INPUT RECORDS:
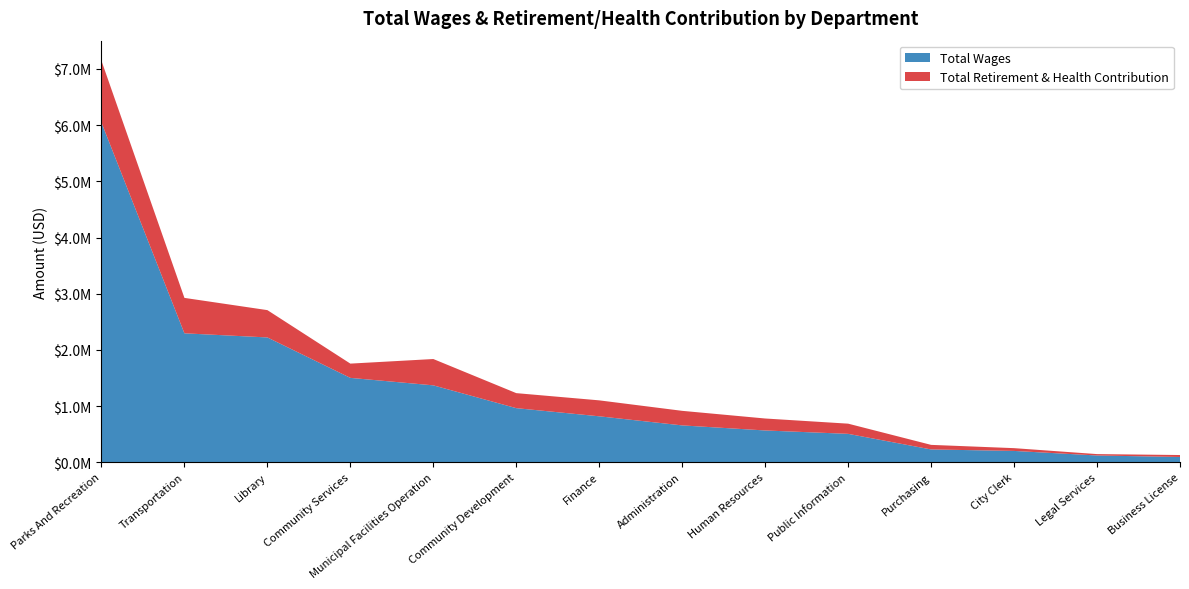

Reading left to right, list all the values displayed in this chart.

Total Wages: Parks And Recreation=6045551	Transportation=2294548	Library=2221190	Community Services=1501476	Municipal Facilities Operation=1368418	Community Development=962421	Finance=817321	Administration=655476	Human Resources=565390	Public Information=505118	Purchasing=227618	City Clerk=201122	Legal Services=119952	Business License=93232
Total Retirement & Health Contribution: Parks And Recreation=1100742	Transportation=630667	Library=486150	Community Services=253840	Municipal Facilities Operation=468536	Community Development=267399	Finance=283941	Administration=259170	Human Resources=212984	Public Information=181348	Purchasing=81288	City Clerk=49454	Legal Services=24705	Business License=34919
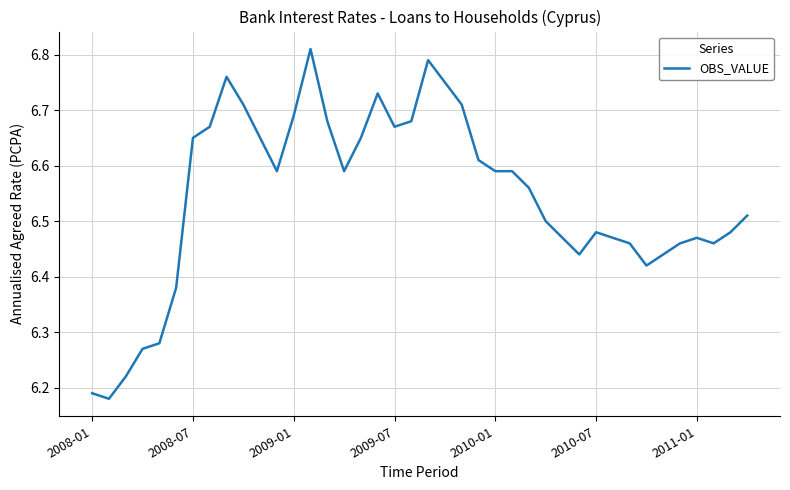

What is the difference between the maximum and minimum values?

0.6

WORK ITEM: Write out every entry above word for word, leaving out the pictures.

OUTPUT FOR THIS EXERCISE:
Reading left to right, list all the values displayed in this chart.

Total Wages: Parks And Recreation=6045551	Transportation=2294548	Library=2221190	Community Services=1501476	Municipal Facilities Operation=1368418	Community Development=962421	Finance=817321	Administration=655476	Human Resources=565390	Public Information=505118	Purchasing=227618	City Clerk=201122	Legal Services=119952	Business License=93232
Total Retirement & Health Contribution: Parks And Recreation=1100742	Transportation=630667	Library=486150	Community Services=253840	Municipal Facilities Operation=468536	Community Development=267399	Finance=283941	Administration=259170	Human Resources=212984	Public Information=181348	Purchasing=81288	City Clerk=49454	Legal Services=24705	Business License=34919

What is the difference between the maximum and minimum values?

0.6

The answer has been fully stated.